Exercise goal | In the records below, rename "BBQ System" to "Grill System" in the part that opens with the line containing "2in1 Dutch Oven & Pfanne" and closes with the line containing "Курского государственного медицинского", keeping everything else the same. Return only those lines, without the pictures.

Page-level text extractions:

_ _ _ _ _ _ _

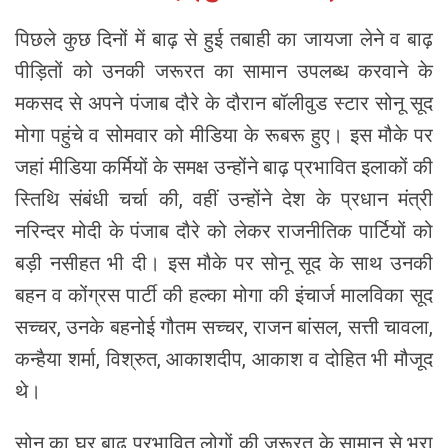
पिछले कुछ दिनों में बाढ़ से हुई तबाही का जायजा लेने व बाढ़
पीड़ितों को उनकी जरूरत का सामान उपलब्ध करवाने के
मकसद से अपने पंजाब दौरे के दौरान बॉलीवुड स्टार सोनू सूद
मोगा पहुंचे व सोमवार को मीडिया के रूबरू हुए। इस मौके पर
जहां मीडिया कर्मियों के समक्ष उन्होंने बाढ़ प्रभावित इलाकों की
स्तिथि संबंधी चर्चा की, वहीं उन्होंने देश के प्रधान मंत्री
नरिन्दर मोदी के पंजाब दौरे को लेकर राजनीतिक पार्टियों को
बड़ी नसीहत भी दी। इस मौके पर सोनू सूद के साथ उनकी
बहन व कोंग्रस पार्टी की हल्का मोगा की इंचार्ज मालविका सूद
सच्चर, उनके बहनोई गौतम सच्चर, राजन बांसल, सत्ती चावला,
कन्हैया शर्मा, विश्रुत, आकाशदीप, आकाश व दोहित भी मौजूद
थे।
सोनू का घर बाढ़ प्रभावित लोगों की जरूरत के सामान से भरा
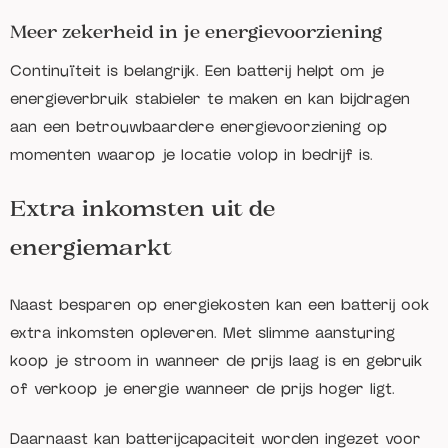
Meer zekerheid in je energievoorziening
Continuïteit is belangrijk. Een batterij helpt om je
energieverbruik stabieler te maken en kan bijdragen
aan een betrouwbaardere energievoorziening op
momenten waarop je locatie volop in bedrijf is.
Extra inkomsten uit de
energiemarkt
Naast besparen op energiekosten kan een batterij ook
extra inkomsten opleveren. Met slimme aansturing
koop je stroom in wanneer de prijs laag is en gebruik
of verkoop je energie wanneer de prijs hoger ligt.
Daarnaast kan batterijcapaciteit worden ingezet voor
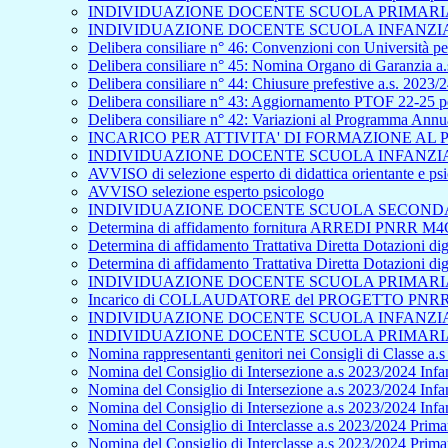
INDIVIDUAZIONE DOCENTE SCUOLA PRIMARIA 
INDIVIDUAZIONE DOCENTE SCUOLA INFANZIA 
Delibera consiliare n° 46: Convenzioni con Università per
Delibera consiliare n° 45: Nomina Organo di Garanzia a.
Delibera consiliare n° 44: Chiusure prefestive a.s. 2023/
Delibera consiliare n° 43: Aggiornamento PTOF 22-25 pe
Delibera consiliare n° 42: Variazioni al Programma Ann
INCARICO PER ATTIVITA' DI FORMAZIONE A
INDIVIDUAZIONE DOCENTE SCUOLA INFANZIA 
AVVISO di selezione esperto di didattica orientante e p
AVVISO selezione esperto psicologo
INDIVIDUAZIONE DOCENTE SCUOLA SECONDAR
Determina di affidamento fornitura ARREDI PNRR M4C
Determina di affidamento Trattativa Diretta Dotazioni
Determina di affidamento Trattativa Diretta Dotazioni
INDIVIDUAZIONE DOCENTE SCUOLA PRIMARIA 
Incarico di COLLAUDATORE del PROGETTO PNRR - S
INDIVIDUAZIONE DOCENTE SCUOLA INFANZIA 
INDIVIDUAZIONE DOCENTE SCUOLA PRIMARIA 
Nomina rappresentanti genitori nei Consigli di Classe a.
Nomina del Consiglio di Intersezione a.s 2023/2024 Infan
Nomina del Consiglio di Intersezione a.s 2023/2024 Infa
Nomina del Consiglio di Intersezione a.s 2023/2024 Inf
Nomina del Consiglio di Interclasse a.s 2023/2024 Primar
Nomina del Consiglio di Interclasse a.s 2023/2024 Prima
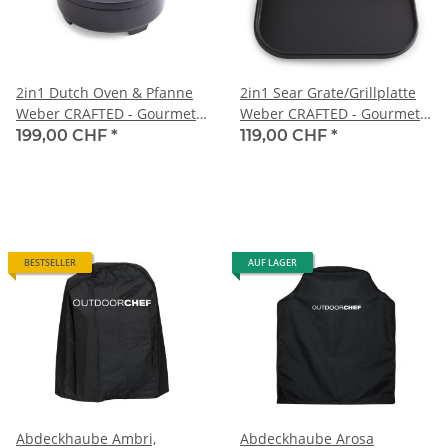
2in1 Dutch Oven & Pfanne
2in1 Sear Grate/Grillplatte
Weber CRAFTED - Gourmet
Weber CRAFTED - Gourmet
BBQ System
BBQ System
199,00 CHF
*
119,00 CHF
*
BESTSELLER
AUF LAGER
Abdeckhaube Ambri,
Abdeckhaube Arosa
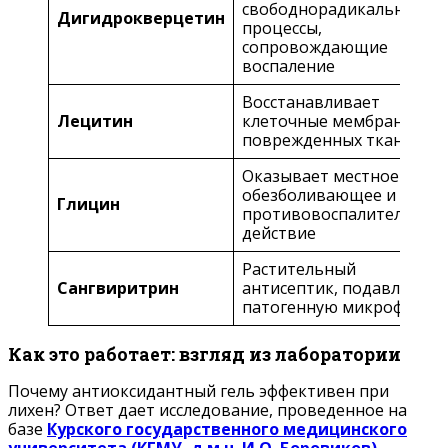
свободнорадикальные
Дигидрокверцетин
процессы,
сопровождающие
воспаление
Восстанавливает
Лецитин
клеточные мембраны
поврежденных тканей
Оказывает местное
обезболивающее и
Глицин
противовоспалительное
действие
Растительный
Сангвиритрин
антисептик, подавляет
патогенную микрофлору
Как это работает: взгляд из лаборатории
Почему антиоксидантный гель эффективен при
лихен? Ответ дает исследование, проведенное на
базе
Курского государственного медицинского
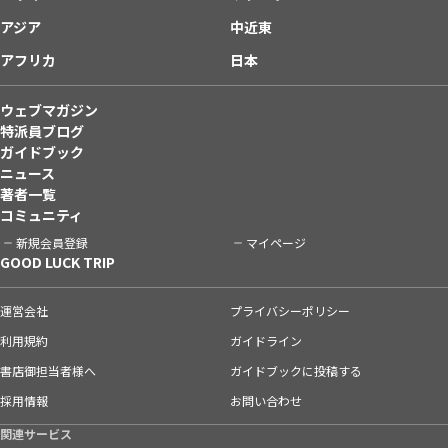
アジア
中近東
アフリカ
日本
ウェブマガジン
特派員ブログ
ガイドブック
ニュース
著者一覧
コミュニティ
新規会員登録
マイページ
GOOD LUCK TRIP
運営会社
プライバシーポリシー
利用規約
ガイドライン
書店御担当者様へ
ガイドブックに投稿する
採用情報
お問い合わせ
関連サービス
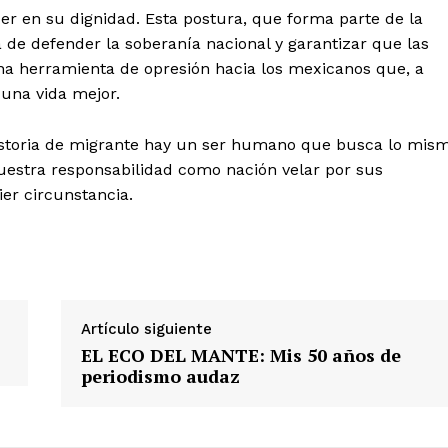
er en su dignidad. Esta postura, que forma parte de la
 de defender la soberanía nacional y garantizar que las
una herramienta de opresión hacia los mexicanos que, a
una vida mejor.
istoria de migrante hay un ser humano que busca lo mis
nuestra responsabilidad como nación velar por sus
ier circunstancia.
Artículo siguiente
EL ECO DEL MANTE: Mis 50 años de
periodismo audaz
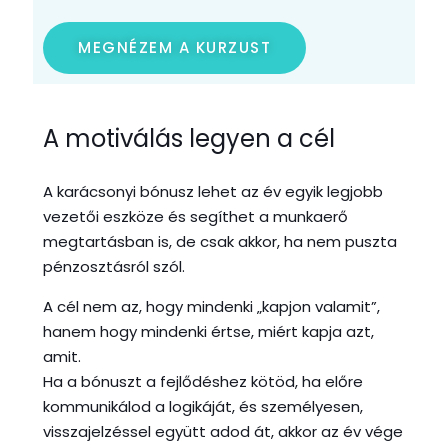
MEGNÉZEM A KURZUST
A motiválás legyen a cél
A karácsonyi bónusz lehet az év egyik legjobb
vezetői eszköze és segíthet a munkaerő
megtartásban is, de csak akkor, ha nem puszta
pénzosztásról szól.
A cél nem az, hogy mindenki „kapjon valamit”,
hanem hogy mindenki értse, miért kapja azt,
amit.
Ha a bónuszt a fejlődéshez kötöd, ha előre
kommunikálod a logikáját, és személyesen,
visszajelzéssel együtt adod át, akkor az év vége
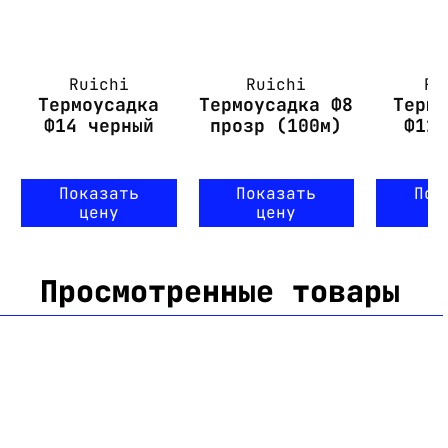
Ruichi
Ruichi
Ru
Термоусадка
Термоусадка Ф8
Терм
Ф14 черный
прозр (100м)
Ф12
Показать
Показать
Пок
цену
цену
ц
Просмотренные товары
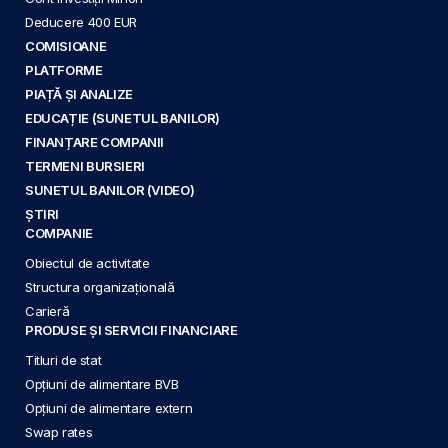
Deducere 400 EUR
COMISIOANE
PLATFORME
PIAȚĂ ȘI ANALIZE
EDUCAȚIE (SUNETUL BANILOR)
FINANȚARE COMPANII
TERMENI BURSIERI
SUNETUL BANILOR (VIDEO)
ȘTIRI
COMPANIE
Obiectul de activitate
Structura organizațională
Carieră
PRODUSE ȘI SERVICII FINANCIARE
Titluri de stat
Opțiuni de alimentare BVB
Opțiuni de alimentare extern
Swap rates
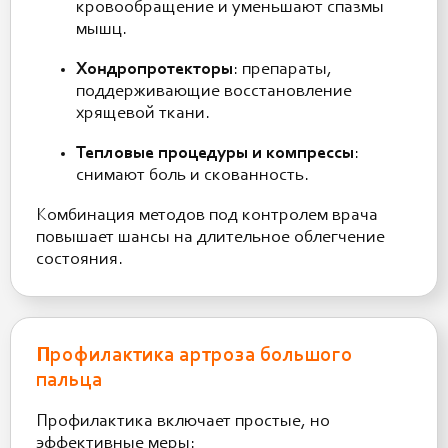
кровообращение и уменьшают спазмы
мышц.
Хондропротекторы
: препараты,
поддерживающие восстановление
хрящевой ткани.
Тепловые процедуры и компрессы
:
снимают боль и скованность.
Комбинация методов под контролем врача
повышает шансы на длительное облегчение
состояния.
Профилактика артроза большого
пальца
Профилактика включает простые, но
эффективные меры:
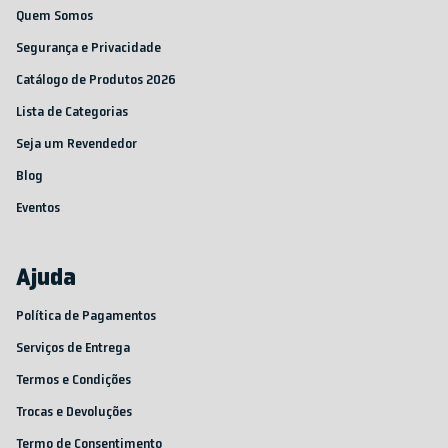
Quem Somos
Segurança e Privacidade
Catálogo de Produtos 2026
Lista de Categorias
Seja um Revendedor
Blog
Eventos
Ajuda
Política de Pagamentos
Serviços de Entrega
Termos e Condições
Trocas e Devoluções
Termo de Consentimento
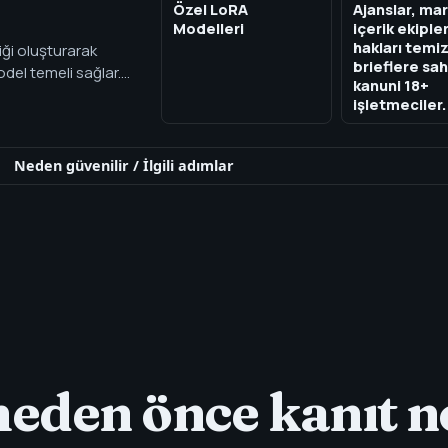
Özel LoRA
Ajanslar, mar
Modelleri
içerik ekipler
hakları temi
iği oluşturarak
brieflere sah
del temeli sağlar.
kanuni 18+
 notları içeren özel
işletmeciler.
Neden güvenilir
/
İlgili adımlar
meden önce kanıt n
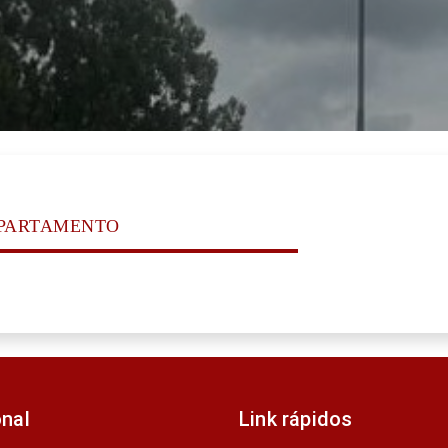
EPARTAMENTO
onal
Link rápidos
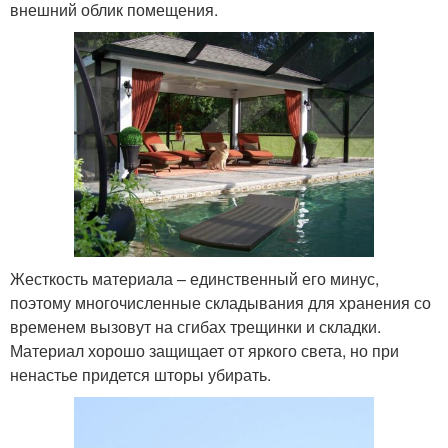
внешний облик помещения.
Жесткость материала – единственный его минус,
поэтому многочисленные складывания для хранения со
временем вызовут на сгибах трещинки и складки.
Материал хорошо защищает от яркого света, но при
ненастье придется шторы убирать.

_ _ _ _ _ _ _

The completed task |
2in1 Dutch Oven & Pfanne
2in1 Sear Grate/Grillplatte
Weber CRAFTED - Gourmet
Weber CRAFTED - Gourmet
Grill System
Grill System
199,00 CHF
*
119,00 CHF
*
BESTSELLER
AUF LAGER
Abdeckhaube Ambri,
Abdeckhaube Arosa
свободнорадикальные
Дигидрокверцетин
процессы,
сопровождающие
воспаление
Восстанавливает
Лецитин
клеточные мембраны
поврежденных тканей
Оказывает местное
обезболивающее и
Глицин
противовоспалительное
действие
Растительный
Сангвиритрин
антисептик, подавляет
патогенную микрофлору
Как это работает: взгляд из лаборатории
Почему антиоксидантный гель эффективен при
лихен? Ответ дает исследование, проведенное на
базе
Курского государственного медицинского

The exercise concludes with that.